Los nuevos límites a los pesos de faena obligaron a los propietarios de estos establecimientos a ajustar el manejo. El objetivo era mejorar el tenor y la calidad de la proteína ofrecida en la alimentación. Comenzaron por modificar las dietas, en la búsqueda de alargar el período de recría.

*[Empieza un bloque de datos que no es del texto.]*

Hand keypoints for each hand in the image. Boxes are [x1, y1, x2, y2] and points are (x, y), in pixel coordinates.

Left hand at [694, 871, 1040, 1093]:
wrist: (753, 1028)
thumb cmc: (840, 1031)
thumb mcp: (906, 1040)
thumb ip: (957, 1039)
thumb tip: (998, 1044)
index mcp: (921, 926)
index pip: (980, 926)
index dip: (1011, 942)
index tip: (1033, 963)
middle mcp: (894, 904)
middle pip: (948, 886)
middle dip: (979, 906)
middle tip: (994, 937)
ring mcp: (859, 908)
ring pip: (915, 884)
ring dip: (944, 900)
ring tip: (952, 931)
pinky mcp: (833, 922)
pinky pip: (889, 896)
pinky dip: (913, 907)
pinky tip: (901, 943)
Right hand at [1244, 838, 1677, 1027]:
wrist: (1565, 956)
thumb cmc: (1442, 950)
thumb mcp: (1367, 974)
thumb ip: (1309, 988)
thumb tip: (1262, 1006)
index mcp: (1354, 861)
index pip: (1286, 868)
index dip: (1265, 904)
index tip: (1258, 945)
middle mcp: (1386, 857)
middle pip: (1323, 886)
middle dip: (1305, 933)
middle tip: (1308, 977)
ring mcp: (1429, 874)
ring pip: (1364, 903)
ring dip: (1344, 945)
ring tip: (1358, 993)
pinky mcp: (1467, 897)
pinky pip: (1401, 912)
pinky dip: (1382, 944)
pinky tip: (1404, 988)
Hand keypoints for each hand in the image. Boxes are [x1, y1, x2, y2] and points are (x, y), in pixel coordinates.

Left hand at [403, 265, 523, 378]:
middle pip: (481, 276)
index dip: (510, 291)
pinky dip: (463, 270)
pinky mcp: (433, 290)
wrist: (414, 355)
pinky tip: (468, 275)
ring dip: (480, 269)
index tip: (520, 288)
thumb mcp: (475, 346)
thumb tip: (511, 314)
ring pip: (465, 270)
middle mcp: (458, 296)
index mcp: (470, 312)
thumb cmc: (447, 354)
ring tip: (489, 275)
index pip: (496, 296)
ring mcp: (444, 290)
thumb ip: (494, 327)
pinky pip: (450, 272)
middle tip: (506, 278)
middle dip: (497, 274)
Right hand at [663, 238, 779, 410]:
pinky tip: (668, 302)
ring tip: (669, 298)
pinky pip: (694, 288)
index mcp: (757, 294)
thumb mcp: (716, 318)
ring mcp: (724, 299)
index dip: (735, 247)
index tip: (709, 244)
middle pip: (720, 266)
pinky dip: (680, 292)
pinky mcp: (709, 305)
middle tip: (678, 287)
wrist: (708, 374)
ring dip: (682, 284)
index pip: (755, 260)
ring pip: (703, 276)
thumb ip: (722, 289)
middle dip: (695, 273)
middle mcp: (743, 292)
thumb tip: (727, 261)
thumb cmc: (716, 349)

La meta era llegar hasta los 230 kilos de peso vivo, con una ganancia diaria que no superara los 900 gramos por día, para luego realizar una buena terminación y deponer grasas.

“Para esto se modificaron las dietas. Se incorporó un poco más de fibra y un mayor tenor proteico, a partir del mejoramiento de su calidad”, aseguró Fernando Eluchans, asesor técnico de la cámara.

Para “estirar” la dieta del animal de 240 kilos a 320 kilos con costos similares, los formulados con aminoácidos tienen un lugar en la dieta. “Esto permite hacer más barato el costo de producción, ante la mayor necesidad de incorporar kilos”, indicó el técnico.

Si el productor dispone de heno de buena calidad y silo de maíz se va a ver beneficiado, debido a que puede diluir la cantidad de energía. “De lo contrario se debe incrementar el tenor de proteína, porque es la única forma de realizar un balance energía/proteína adecuado para una recría que tenga un buen índice de conversión, o sea un costo de producción bajo”, precisó Eluchans.

A pesar de que la tendencia es a incorporar silo de maíz o heno, para bajar el tenor del maíz, el grano forrajero sigue ocupando entre el 50 y el 55 por ciento de la dieta.